Let $H$ he a Hilbert space. Let. ${f_{n}}$ be a sequence in $H$.
a) Show that if $e_{n}$ is any orthonormal sequence in H, then $e_{n}$ converges weakly to $0$.
Sol:
For any $g \in H$, $\langle e_{n},g\rangle=0$ and $\langle 0,g\rangle =0$. Thus $\langle e_{n}, g \rangle \xrightarrow{w} \langle 0, g \rangle$, thus $e_{n}$ converges weakly to $0$.
b) If $f_{n}$ converges weakly to $f$ and $\|f\|= \lim_{n \to \infty} \|f_{n}\|$, then $f_{n}$ converges to $f$ in $H$.
Sol:
$$\begin{align*}\|f-f_{n}\|^{2}&=\langle f-f_n, f- f_n\rangle \\ &= \langle f,f\rangle-\langle f,f_n\rangle- \langle f_n,f\rangle+\langle f_n,f_n\rangle\end{align*}$$
Then, because of weak convergence $\langle f,f_n\rangle \to \langle f,f\rangle$ and $\langle f_n,f\rangle \to \langle f,f\rangle$. Then, using the result that $\|f_n\|^{2} \to \|f\|^{2}$.
I get that
$$\|f-f_{n}\|^{2} \to 0$$
c) Show that if $f_{n}$ converges weakly to $f$, then $f$ is in the closure of the subspace spanned by $f_{n}$.
Sol:
I can show that $f$ is in the closure, if there exists a sequence $(g_n)$ in $M=\text{span}\{f_n\}$, such that $g_{n} \to f$ in H. I know that $f_{n}$ converges weakly to $f$, so I thought of taking the sequence $g_n=f_n$, but it is not helping me make progress.
Can someone help?
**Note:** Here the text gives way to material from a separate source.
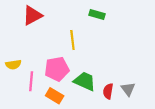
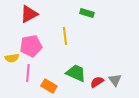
pink pentagon: (57, 69) -> (31, 46), moved
red semicircle: (108, 91) -> (97, 82), turned 48

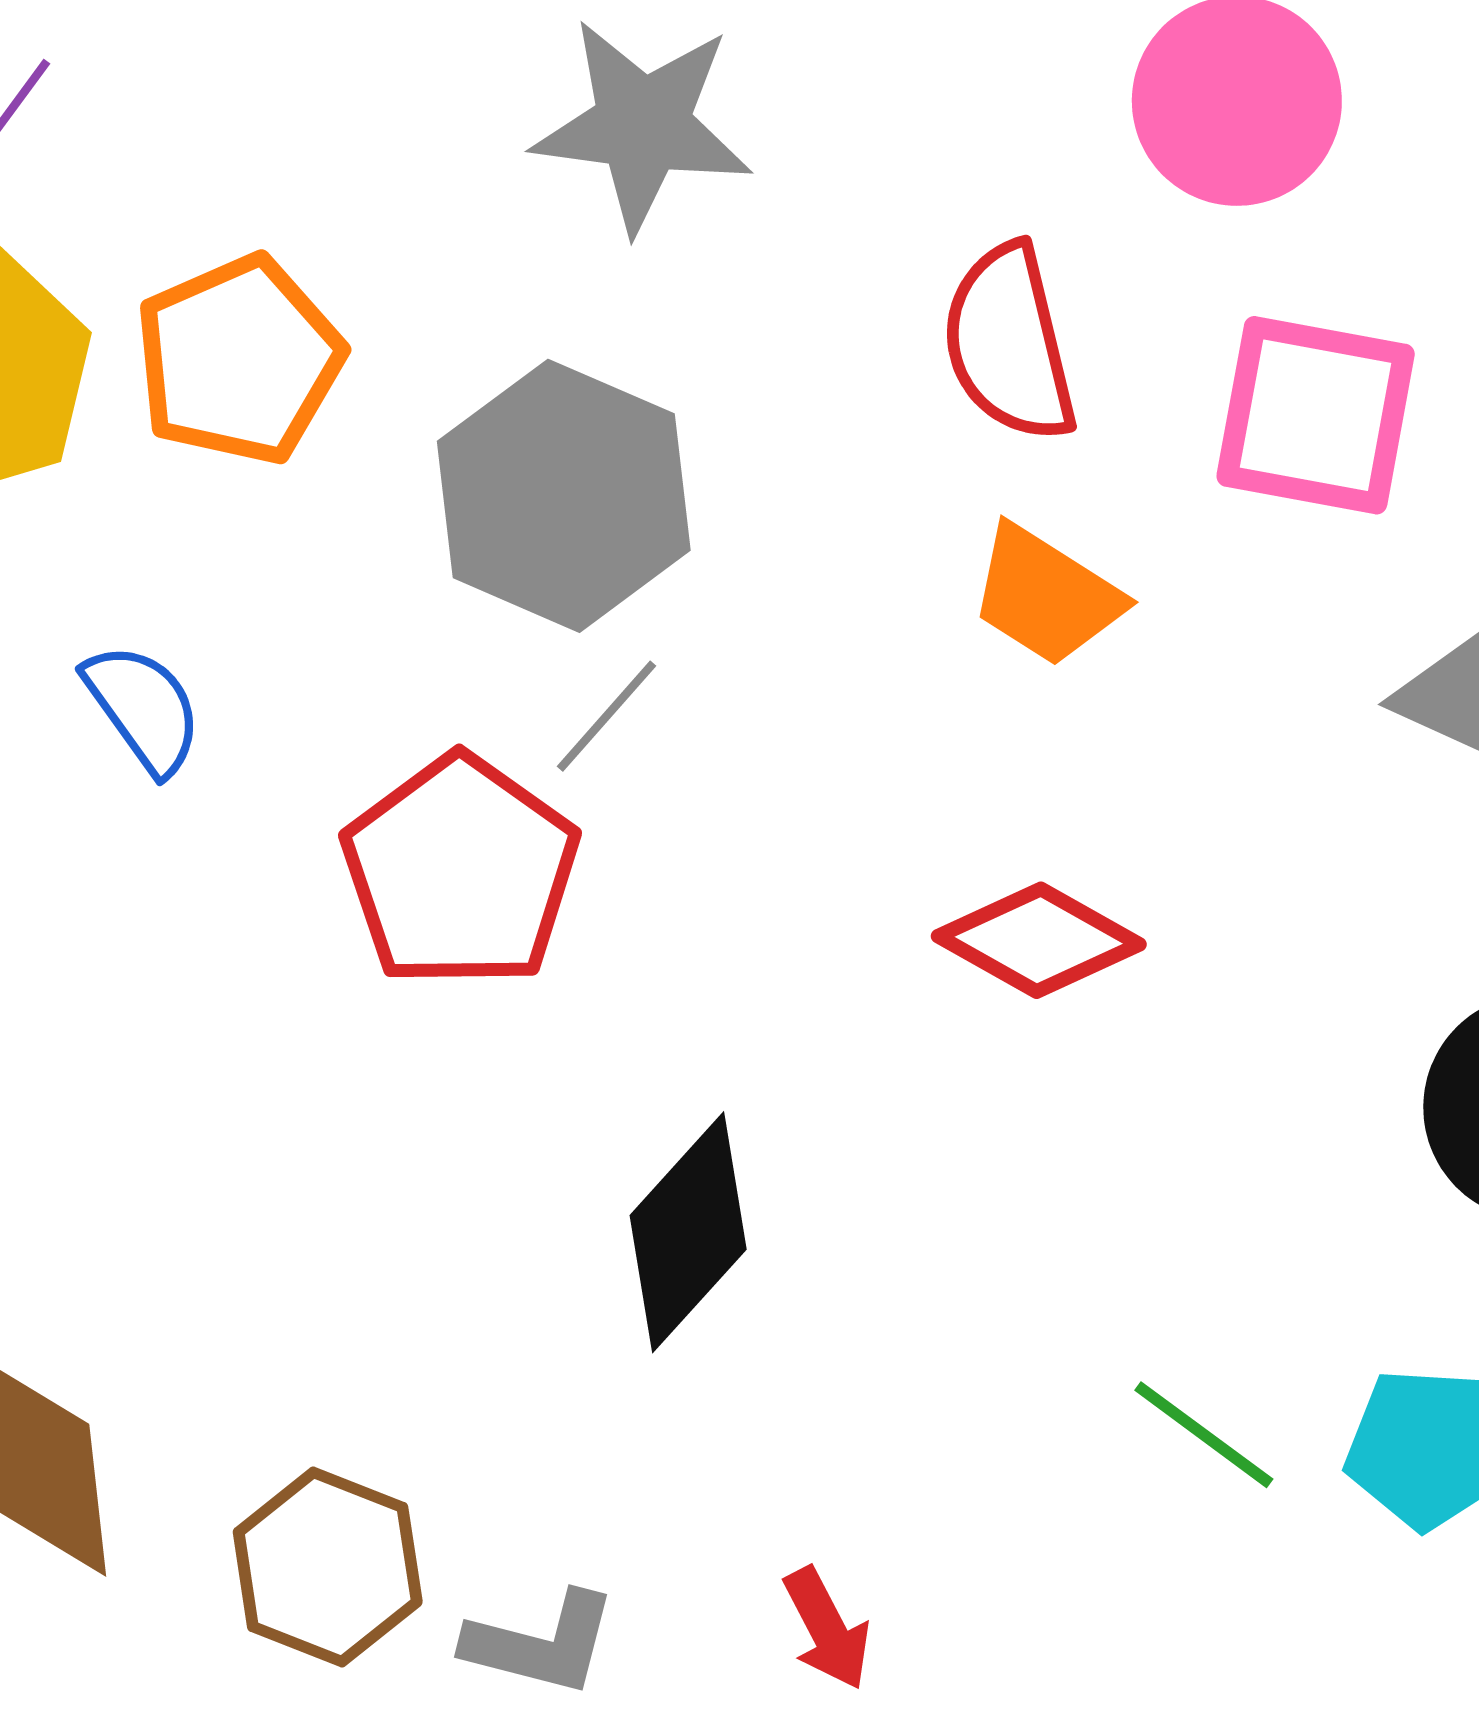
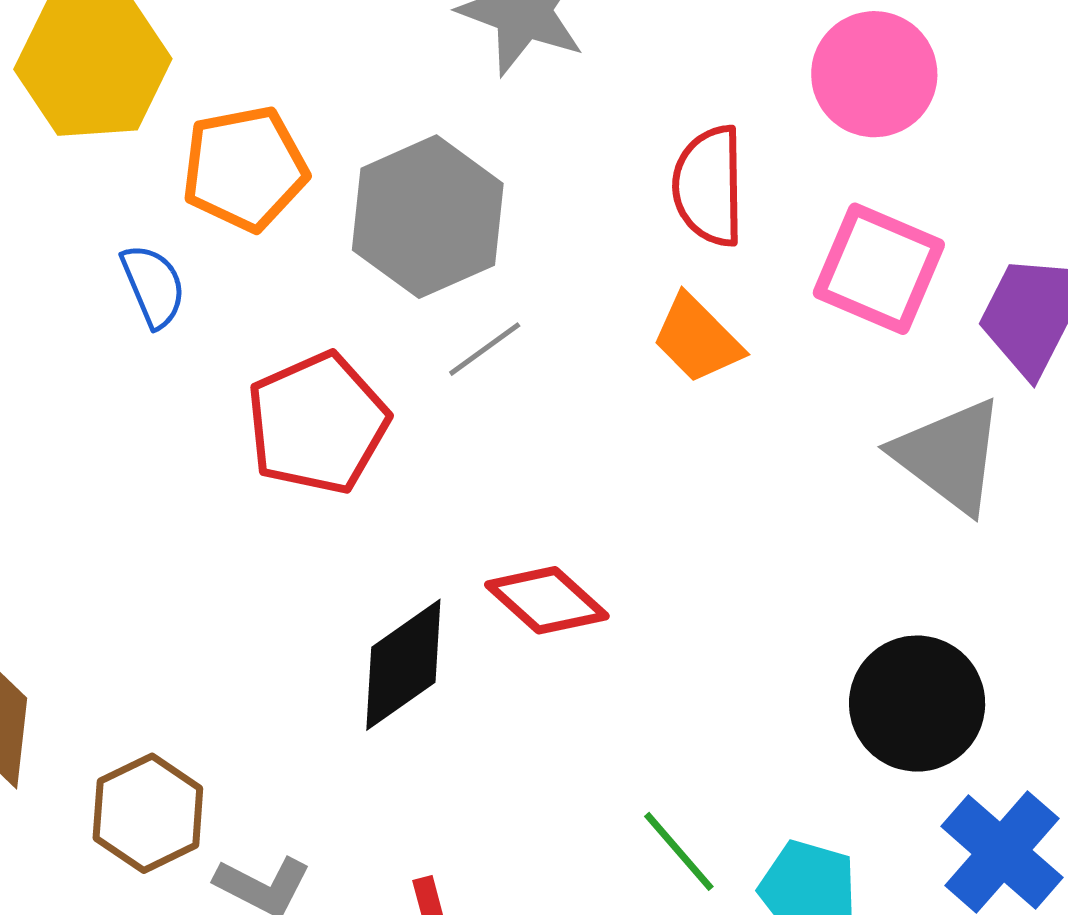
orange pentagon: (239, 360) -> (245, 168), moved
gray line: (607, 716) -> (485, 349), moved
red diamond: (1039, 940) -> (547, 600), moved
I think the rest of the proof is logical.
Best Answer
As pointed out in the comments, a) follows from Bessel's inequality, which gives the convergence of $\sum_n \lvert e_n,g\rvert^2$.
b) is fine.
For c), let $V:=\operatorname{Span}\{f_n,n\geqslant 1\}$. We know that $H=\bar{V}\oplus V^{\perp}$, where $\bar{V}$ denotes the closure of $V$ and $V^{\perp}$ the ortho-complement of $\bar{V}$. If $v\in V^{\perp}$, then $$ \langle f,v\rangle=\lim_{n\to\infty} \langle f_n,v\rangle=0$$ because $v$ is orthogonal to each $f_n$. Since $\left(V^{\perp}\right)^{\perp}=\bar{V}$, we get the wanted result.